● **EXCERPT PROVIDED**:
--- START ---
Perepichka's group recently reported the synthesis of a series of (aza)triangulate based COFs (P11). The monomer precursor, 4,4′,4′′-trinitro-2,2′:6′,2′′:6′′,6-trioxytriphenylamine, was hydrogenated by a Pd catalyst into M16. At the same spot, polycondensation between the amine groups from M16 and the aldehyde groups from M7 occurred (Fig. 11a), followed by the exfoliation of the layered bulk polymer into nanosheet by ultrasonication for 5 minutes. The 2DSPs were in multilayer states, and the porous structure of each layer was not directly observed in the TEM image (Fig. 12a and b). After being doped with iodine, the optical extinction absorption of P11 became broad and spanned into the mid-IR region (<0.2 eV), which proved the semiconducting property of P11. Moreover, they found that doped P11 showed a paramagnetic property under cryogenic conditions.63

image file: d0qm00309c-f12.tif
Fig. 12 (a) Chemical structure of 4,4′,4′′-trinitro-2,2′:6′,2′′:6′′,6-trioxytriphenylamine, 4,4′,4′′′-triamino-2,2′:6′,2′′:6′′,6-trioxytriphenylamine (M16), and polymer 11 (P11). (b) TEM image of P11 (scale bar 130 nm). (c) Optical extinction spectra for P11 (black, KBr pellet) and iodine-doped P11 (red, Nujol suspension). (d) ESR spectra of iodine-doped P11 at different temperatures. (e and f) Temperature dependence of (e) the spin susceptibility and (f) the ESR line width. Reprinted with permission from ref. 63, Copyright 2020, American Chemical Society.
--- END ---
● **AIM 1**: For each statement about the excerpt on P11, answer yes or no according to whether it agrees with the excerpt, and quote the deciding words. (a) The nitro precursor was converted into M16 by hydrogenation over a Pd catalyst. (b) The layered bulk polymer was exfoliated into nanosheets by ultrasonication for 30 minutes. (c) The porous structure of each layer could be seen directly in the TEM image.
● **AIM 2**: Return, word for word, the part of the excerpt on P11 that opens with the words containing "image file: d0qm00309c-f12.tif" and closes with "American Chemical Society.".
The listing below comes from a separate, unrelated source.

● **LISTED RECORDS**:
--- START ---
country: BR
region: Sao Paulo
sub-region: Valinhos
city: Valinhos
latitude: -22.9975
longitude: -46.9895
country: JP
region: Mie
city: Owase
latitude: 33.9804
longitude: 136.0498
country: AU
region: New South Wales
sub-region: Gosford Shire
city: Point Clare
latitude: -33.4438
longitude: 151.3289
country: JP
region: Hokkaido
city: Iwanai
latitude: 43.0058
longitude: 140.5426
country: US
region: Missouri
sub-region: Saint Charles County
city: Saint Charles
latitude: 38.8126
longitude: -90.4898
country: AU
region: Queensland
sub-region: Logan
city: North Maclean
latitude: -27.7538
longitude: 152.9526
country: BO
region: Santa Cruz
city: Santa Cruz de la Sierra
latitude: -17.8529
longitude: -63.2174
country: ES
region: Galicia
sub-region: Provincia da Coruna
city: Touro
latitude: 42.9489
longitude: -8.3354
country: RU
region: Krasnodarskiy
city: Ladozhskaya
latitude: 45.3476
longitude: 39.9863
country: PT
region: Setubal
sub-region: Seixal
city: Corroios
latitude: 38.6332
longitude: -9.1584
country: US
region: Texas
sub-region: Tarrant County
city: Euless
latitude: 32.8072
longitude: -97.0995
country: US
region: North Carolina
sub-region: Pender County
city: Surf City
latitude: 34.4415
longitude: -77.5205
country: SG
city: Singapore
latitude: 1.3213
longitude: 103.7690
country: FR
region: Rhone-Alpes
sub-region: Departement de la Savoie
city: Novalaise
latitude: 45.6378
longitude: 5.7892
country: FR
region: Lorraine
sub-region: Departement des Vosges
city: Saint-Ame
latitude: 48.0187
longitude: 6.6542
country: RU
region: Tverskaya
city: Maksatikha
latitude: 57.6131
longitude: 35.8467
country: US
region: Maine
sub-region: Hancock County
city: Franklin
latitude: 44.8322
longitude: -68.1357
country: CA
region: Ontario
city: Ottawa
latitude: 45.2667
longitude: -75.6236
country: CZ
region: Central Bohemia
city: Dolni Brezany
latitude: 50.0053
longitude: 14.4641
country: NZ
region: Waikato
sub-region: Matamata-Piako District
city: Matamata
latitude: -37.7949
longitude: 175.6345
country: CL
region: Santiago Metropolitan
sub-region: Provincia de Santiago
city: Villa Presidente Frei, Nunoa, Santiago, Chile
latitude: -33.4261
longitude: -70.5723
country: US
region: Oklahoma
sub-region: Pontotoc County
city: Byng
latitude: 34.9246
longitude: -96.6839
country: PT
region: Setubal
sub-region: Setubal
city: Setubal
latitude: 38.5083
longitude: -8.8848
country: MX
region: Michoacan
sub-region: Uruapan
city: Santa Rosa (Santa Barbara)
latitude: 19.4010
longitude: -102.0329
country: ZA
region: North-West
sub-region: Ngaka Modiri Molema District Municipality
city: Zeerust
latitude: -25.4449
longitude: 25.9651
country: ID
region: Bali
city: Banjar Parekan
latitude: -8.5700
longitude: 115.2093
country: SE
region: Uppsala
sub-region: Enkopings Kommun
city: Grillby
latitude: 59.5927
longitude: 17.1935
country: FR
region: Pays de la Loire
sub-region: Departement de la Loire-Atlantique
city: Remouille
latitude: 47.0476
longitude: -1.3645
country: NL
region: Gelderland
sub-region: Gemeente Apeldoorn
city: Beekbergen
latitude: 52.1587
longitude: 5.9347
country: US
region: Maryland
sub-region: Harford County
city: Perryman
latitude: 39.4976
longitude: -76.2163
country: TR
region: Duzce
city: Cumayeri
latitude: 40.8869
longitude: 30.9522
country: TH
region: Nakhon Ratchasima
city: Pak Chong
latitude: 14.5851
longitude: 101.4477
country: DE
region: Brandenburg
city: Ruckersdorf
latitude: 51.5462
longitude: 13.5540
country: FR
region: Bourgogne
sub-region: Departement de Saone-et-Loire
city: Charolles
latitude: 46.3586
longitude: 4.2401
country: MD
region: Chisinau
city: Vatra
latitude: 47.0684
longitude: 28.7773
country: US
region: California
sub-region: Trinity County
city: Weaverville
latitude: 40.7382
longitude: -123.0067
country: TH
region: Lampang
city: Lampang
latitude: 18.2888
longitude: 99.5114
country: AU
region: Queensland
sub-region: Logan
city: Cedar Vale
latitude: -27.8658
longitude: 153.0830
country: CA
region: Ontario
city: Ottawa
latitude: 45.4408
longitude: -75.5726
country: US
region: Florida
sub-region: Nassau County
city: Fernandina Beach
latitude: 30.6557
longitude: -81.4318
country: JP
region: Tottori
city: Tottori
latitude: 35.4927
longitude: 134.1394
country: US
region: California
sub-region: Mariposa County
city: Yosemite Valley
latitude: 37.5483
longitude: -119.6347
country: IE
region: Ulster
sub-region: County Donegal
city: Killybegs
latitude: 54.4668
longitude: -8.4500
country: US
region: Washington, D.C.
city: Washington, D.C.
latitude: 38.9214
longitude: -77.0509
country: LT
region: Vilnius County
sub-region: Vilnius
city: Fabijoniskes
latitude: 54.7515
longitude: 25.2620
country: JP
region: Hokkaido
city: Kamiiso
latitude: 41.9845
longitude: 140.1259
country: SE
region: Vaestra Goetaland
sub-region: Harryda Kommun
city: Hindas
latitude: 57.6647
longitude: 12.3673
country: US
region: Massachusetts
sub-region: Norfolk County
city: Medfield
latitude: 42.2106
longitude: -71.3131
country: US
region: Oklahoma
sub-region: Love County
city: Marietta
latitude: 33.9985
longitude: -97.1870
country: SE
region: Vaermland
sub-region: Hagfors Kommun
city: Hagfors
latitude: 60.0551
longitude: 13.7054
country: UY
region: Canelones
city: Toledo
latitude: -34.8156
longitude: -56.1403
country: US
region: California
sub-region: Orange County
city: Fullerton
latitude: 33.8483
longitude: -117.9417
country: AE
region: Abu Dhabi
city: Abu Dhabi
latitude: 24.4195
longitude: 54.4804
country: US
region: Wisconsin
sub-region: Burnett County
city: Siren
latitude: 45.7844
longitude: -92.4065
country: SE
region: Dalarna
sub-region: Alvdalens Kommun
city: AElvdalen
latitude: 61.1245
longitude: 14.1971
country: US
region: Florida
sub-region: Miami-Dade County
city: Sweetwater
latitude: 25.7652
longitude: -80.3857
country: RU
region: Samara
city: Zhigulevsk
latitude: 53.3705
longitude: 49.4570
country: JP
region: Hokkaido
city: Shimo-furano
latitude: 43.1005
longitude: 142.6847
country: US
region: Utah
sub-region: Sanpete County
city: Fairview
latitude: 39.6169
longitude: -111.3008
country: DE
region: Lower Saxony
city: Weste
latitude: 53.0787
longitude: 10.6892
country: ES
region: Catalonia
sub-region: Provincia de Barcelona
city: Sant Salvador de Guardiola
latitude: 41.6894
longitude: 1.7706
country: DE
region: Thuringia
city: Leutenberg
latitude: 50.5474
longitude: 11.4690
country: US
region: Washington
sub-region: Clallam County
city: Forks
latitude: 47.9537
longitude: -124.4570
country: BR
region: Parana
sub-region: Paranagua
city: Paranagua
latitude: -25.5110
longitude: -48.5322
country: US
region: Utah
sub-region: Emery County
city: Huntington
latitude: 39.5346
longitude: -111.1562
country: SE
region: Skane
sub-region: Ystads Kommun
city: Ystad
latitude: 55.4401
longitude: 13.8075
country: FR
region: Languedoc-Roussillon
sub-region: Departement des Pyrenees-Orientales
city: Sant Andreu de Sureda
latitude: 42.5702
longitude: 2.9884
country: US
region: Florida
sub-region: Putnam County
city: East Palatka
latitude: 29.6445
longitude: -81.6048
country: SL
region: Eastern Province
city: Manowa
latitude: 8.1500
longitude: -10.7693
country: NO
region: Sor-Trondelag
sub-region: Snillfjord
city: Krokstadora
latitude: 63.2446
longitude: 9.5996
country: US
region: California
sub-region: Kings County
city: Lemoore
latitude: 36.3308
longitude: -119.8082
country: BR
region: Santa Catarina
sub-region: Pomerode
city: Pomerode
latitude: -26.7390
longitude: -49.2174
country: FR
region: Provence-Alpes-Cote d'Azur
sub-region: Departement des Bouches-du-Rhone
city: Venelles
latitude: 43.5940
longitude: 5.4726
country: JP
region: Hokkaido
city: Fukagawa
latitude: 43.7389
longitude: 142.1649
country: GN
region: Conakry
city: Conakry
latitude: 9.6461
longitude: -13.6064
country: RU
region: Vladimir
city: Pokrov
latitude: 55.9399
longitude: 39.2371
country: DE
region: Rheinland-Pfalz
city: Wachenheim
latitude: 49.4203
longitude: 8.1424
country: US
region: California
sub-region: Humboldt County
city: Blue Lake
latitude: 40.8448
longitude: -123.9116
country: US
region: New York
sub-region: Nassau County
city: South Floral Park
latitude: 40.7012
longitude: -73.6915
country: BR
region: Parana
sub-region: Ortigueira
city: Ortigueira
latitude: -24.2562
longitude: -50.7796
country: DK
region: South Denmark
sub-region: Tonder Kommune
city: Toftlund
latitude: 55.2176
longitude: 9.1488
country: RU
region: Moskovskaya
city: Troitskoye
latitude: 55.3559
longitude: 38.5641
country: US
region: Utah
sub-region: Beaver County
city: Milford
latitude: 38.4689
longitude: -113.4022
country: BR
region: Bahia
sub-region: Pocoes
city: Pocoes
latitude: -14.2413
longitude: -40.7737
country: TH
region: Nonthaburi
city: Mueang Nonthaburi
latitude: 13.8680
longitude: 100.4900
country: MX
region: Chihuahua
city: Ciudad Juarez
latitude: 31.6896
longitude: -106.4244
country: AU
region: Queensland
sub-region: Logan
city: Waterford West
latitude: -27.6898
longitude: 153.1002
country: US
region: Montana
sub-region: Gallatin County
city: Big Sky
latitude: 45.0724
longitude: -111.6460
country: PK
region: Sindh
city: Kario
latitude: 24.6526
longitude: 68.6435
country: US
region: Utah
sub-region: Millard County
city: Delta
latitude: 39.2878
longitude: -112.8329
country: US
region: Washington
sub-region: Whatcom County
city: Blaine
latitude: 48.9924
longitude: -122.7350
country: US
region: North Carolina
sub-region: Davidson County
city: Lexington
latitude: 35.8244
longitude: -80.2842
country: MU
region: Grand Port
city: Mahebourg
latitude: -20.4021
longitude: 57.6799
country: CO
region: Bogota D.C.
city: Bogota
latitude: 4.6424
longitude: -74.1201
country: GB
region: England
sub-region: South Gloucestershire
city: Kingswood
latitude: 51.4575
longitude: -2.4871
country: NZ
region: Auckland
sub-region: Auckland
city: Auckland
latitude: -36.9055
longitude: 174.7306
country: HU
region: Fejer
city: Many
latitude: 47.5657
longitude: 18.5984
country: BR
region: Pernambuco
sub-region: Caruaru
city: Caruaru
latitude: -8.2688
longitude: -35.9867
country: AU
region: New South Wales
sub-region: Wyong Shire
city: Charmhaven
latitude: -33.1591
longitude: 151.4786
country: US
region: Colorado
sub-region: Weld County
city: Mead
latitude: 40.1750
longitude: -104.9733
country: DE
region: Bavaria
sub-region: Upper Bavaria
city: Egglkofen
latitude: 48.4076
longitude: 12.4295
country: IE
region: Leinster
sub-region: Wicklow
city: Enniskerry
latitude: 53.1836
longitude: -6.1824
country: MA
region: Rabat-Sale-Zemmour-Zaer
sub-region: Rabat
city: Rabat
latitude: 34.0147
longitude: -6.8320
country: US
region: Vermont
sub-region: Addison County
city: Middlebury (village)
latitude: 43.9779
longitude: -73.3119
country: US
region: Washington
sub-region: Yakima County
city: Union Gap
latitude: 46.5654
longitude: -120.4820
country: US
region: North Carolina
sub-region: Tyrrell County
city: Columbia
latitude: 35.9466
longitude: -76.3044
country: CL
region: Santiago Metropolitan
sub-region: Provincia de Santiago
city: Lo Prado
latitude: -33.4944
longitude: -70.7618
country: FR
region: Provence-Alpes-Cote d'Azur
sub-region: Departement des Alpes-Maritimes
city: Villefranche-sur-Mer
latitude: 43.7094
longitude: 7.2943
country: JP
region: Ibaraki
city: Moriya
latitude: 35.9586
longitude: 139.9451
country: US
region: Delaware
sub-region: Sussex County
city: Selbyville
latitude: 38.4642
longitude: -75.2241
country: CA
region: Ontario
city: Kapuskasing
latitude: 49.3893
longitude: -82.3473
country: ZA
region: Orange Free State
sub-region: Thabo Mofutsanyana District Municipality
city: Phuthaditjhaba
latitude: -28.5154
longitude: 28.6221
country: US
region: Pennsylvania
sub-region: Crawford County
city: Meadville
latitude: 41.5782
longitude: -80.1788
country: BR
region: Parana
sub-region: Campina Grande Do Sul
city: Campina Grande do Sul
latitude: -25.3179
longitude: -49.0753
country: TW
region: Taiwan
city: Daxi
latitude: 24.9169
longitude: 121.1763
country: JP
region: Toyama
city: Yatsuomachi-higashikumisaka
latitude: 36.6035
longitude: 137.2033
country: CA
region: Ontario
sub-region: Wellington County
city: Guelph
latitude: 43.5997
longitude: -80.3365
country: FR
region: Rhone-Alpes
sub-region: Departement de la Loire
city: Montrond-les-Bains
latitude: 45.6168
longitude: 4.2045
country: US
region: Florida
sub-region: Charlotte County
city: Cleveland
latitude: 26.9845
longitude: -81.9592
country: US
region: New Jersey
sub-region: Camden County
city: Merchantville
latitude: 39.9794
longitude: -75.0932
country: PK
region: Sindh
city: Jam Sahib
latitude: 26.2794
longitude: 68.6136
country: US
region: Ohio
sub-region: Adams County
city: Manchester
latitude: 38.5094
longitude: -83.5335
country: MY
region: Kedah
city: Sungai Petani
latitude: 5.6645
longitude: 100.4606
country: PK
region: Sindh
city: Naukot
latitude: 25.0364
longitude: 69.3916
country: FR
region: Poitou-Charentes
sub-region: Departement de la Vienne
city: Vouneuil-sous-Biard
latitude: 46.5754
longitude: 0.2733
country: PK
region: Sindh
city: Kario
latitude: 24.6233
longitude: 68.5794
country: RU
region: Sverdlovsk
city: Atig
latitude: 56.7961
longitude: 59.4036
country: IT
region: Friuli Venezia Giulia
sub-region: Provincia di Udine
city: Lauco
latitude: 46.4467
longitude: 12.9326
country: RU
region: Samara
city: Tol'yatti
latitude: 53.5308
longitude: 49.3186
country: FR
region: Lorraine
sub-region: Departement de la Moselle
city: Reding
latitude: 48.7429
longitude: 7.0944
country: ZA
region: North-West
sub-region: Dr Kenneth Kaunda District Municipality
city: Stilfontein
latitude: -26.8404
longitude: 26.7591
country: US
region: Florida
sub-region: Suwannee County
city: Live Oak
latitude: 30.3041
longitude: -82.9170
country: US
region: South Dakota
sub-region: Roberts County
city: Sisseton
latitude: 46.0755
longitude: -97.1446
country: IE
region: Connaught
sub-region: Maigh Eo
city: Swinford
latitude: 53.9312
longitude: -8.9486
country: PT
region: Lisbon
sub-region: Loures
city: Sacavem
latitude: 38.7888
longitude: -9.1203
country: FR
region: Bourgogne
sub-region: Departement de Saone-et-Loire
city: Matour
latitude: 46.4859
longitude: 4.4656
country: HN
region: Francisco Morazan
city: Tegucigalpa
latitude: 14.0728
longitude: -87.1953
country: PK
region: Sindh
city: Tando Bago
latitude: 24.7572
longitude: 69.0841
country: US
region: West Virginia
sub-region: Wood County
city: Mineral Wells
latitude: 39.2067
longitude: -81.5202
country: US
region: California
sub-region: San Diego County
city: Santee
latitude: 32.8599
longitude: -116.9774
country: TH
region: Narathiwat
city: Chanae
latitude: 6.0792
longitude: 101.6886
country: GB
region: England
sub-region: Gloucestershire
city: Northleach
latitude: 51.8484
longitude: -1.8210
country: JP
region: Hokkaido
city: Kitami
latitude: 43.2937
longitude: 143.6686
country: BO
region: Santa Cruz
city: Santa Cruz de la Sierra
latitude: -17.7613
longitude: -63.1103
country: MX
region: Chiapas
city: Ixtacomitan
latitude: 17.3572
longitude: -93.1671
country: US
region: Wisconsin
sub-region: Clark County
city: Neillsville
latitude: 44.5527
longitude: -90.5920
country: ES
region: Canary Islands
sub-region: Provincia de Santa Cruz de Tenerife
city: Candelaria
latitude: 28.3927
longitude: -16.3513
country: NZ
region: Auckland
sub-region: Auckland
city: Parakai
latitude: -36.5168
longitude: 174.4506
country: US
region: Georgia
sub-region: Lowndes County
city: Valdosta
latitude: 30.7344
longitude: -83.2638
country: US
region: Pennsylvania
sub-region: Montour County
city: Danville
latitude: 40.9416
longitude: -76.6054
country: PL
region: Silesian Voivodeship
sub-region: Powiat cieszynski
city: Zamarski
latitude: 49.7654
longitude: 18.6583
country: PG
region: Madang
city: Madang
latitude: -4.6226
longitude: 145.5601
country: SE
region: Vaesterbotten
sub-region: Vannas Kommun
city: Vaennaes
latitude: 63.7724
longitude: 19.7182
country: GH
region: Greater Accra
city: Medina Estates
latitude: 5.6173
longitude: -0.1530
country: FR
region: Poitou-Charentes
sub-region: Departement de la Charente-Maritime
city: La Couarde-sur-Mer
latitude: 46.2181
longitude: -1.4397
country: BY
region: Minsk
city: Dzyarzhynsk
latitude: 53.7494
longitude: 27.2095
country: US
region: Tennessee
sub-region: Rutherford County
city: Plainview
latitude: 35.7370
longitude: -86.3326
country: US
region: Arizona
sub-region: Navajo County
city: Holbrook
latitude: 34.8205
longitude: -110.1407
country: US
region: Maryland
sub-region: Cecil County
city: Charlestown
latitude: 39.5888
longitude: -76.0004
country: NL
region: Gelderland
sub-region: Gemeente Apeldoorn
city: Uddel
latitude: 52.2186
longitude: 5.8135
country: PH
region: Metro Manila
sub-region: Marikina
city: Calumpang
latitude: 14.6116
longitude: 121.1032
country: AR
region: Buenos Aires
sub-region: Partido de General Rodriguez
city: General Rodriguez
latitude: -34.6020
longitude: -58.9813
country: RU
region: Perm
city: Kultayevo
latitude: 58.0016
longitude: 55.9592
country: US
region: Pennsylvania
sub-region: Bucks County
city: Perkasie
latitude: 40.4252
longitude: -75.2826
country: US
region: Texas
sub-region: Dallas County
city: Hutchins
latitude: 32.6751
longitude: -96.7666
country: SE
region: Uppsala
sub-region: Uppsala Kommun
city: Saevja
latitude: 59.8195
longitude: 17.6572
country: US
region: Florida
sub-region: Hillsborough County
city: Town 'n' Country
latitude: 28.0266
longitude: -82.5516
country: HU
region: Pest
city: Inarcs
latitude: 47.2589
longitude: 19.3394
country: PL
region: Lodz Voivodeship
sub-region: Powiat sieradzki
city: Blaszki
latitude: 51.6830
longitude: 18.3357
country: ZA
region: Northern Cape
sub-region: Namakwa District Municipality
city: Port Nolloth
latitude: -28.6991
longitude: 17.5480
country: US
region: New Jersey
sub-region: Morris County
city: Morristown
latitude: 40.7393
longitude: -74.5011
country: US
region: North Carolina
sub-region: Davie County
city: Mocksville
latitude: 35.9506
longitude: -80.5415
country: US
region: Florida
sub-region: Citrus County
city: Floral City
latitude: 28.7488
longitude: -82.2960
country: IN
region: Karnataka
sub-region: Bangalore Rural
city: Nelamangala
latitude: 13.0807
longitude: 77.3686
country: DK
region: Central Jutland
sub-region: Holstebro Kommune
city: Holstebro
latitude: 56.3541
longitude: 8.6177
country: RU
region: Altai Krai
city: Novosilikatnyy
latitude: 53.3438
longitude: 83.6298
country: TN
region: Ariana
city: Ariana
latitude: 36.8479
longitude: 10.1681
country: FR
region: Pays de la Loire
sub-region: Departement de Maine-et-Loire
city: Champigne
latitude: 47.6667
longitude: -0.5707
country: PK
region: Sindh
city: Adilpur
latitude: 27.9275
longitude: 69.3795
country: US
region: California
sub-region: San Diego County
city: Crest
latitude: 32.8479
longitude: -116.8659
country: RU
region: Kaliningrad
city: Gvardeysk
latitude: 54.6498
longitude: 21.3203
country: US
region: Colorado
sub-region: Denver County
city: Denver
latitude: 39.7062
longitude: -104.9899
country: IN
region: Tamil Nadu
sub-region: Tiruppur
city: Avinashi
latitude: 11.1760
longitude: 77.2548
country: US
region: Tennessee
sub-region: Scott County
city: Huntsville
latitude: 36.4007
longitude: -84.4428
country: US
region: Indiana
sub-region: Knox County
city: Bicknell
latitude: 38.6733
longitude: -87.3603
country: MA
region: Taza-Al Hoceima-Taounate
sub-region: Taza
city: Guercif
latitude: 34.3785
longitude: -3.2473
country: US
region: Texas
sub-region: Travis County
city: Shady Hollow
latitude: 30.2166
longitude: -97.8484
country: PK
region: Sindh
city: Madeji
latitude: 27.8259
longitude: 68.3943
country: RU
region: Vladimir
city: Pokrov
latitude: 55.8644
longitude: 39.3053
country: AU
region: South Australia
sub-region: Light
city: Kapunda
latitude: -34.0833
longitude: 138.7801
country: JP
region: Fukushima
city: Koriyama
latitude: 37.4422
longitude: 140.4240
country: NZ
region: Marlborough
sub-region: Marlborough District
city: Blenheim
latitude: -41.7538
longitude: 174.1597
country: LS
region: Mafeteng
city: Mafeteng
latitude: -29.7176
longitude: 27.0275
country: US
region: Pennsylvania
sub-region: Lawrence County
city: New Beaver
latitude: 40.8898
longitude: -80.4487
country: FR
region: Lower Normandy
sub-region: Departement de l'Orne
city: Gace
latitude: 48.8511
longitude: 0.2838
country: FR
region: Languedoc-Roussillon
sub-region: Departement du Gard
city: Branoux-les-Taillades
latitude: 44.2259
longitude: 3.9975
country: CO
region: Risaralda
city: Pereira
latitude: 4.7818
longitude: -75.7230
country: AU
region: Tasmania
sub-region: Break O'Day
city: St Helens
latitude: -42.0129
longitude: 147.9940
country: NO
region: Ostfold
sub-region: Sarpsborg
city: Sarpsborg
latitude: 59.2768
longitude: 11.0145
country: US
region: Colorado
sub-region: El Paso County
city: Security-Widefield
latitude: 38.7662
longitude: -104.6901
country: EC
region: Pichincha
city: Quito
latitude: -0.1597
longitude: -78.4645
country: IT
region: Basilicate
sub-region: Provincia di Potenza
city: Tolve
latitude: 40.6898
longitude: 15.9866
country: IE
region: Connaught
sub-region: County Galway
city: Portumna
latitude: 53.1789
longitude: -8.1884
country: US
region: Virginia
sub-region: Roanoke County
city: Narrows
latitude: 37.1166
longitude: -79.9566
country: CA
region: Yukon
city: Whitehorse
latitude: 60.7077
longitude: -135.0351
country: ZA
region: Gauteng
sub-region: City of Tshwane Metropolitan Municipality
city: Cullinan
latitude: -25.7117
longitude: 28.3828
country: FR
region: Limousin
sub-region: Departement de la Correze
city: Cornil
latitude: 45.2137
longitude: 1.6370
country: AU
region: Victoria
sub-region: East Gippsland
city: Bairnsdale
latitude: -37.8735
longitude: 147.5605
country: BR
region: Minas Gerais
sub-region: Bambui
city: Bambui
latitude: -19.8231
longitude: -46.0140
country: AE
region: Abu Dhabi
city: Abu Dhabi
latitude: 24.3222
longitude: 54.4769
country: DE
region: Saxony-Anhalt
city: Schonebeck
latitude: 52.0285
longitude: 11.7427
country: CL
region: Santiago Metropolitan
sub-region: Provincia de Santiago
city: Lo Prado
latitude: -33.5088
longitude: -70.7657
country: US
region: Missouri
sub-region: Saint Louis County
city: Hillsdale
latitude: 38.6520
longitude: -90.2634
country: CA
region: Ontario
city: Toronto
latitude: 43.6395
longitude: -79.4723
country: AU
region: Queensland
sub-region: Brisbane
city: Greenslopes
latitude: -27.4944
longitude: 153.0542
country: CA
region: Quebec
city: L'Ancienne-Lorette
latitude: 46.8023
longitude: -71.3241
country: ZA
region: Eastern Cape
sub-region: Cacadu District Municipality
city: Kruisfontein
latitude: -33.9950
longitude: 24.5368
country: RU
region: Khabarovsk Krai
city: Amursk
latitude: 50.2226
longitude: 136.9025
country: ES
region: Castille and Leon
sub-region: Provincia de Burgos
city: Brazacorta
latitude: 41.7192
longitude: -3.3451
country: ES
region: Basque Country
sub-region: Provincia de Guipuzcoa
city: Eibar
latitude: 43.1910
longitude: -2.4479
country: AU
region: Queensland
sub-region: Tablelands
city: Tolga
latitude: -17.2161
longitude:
--- END ---
● **EXERCISE RESPONSE 1**:
(a) Yes: "was hydrogenated by a Pd catalyst into M16"
(b) No: "by ultrasonication for 5 minutes"
(c) No: "the porous structure of each layer was not directly observed in the TEM image"

● **EXERCISE RESPONSE 2**:
image file: d0qm00309c-f12.tif
Fig. 12 (a) Chemical structure of 4,4′,4′′-trinitro-2,2′:6′,2′′:6′′,6-trioxytriphenylamine, 4,4′,4′′′-triamino-2,2′:6′,2′′:6′′,6-trioxytriphenylamine (M16), and polymer 11 (P11). (b) TEM image of P11 (scale bar 130 nm). (c) Optical extinction spectra for P11 (black, KBr pellet) and iodine-doped P11 (red, Nujol suspension). (d) ESR spectra of iodine-doped P11 at different temperatures. (e and f) Temperature dependence of (e) the spin susceptibility and (f) the ESR line width. Reprinted with permission from ref. 63, Copyright 2020, American Chemical Society.